1070 yılında Abbasi halifesinin yardım çağrısı üzerine ordusuyla Fatımiler üzerine yürüyen Alparslan'ın Mısır'a yöneleceği söylentisi, Bizans İmparatoru Romen Diyojen'i Doğu seferini başlatmaya teşvik etti.
Bu haberi öğrenen Alparslan, planını değiştirerek Suriye'ye yöneldi. Rey şehrine gideceği bilgisini yayarak düşmanı yanıltan Alparslan, gerçekte Muş'a doğru ilerleyerek Malazgirt Ovası'nda karargahını kurdu.
26 Ağustos 1071 Cuma günü ordusuna namaz kıldıran ve dualar eden Alparslan, ardından Romen Diyojen'in komutasındaki Bizans ordusuna karşı taarruza geçti.
Sultan Alparslan'ın dehasıyla yönettiği savaş, Türk milletinin kesin zaferiyle sonuçlandı. Bu zaferle birlikte Anadolu'nun kapıları Türklere sonuna kadar açılmış oldu.
BÜYÜK TAARRUZ: TÜRK YURDU KESİNLEŞİYOR
Malazgirt Zaferi'nden tam 851 yıl sonra, Anadolu'nun sonsuza dek Türk yurdu kalacağını tüm dünyaya ilan eden muazzam bir harekatın emri verildi.
26 Ağustos 1922'de Başkomutan Gazi Mustafa Kemal Atatürk, Anadolu'yu işgal eden emperyalist güçleri topraklarından söküp atmak için kesin taarruz emrini verdi.
30 Ağustos Zaferi ile neticelenen Büyük Taarruz ve Başkomutanlık Meydan Muharebesi, tarihin en büyük kahramanlık destanlarından biri olarak ölümsüzleşti.
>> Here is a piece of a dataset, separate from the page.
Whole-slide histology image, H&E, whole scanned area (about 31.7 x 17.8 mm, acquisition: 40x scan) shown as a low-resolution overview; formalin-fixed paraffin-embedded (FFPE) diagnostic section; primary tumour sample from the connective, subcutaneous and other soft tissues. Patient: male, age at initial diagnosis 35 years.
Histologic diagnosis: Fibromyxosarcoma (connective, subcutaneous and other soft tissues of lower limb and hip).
İlk kez 1926 yılında Zafer Bayramı olarak kutlanmaya başlanan 30 Ağustos, her yıl Türkiye ve Kuzey Kıbrıs Türk Cumhuriyeti'nde çeşitli etkinliklerle anılıyor. Büyük Taarruz, Gazi Mustafa Kemal Atatürk'ün "Ordular, ilk hedefiniz Akdeniz'dir, ileri!" sözüyle milli hafızamızda silinmez bir iz bıraktı.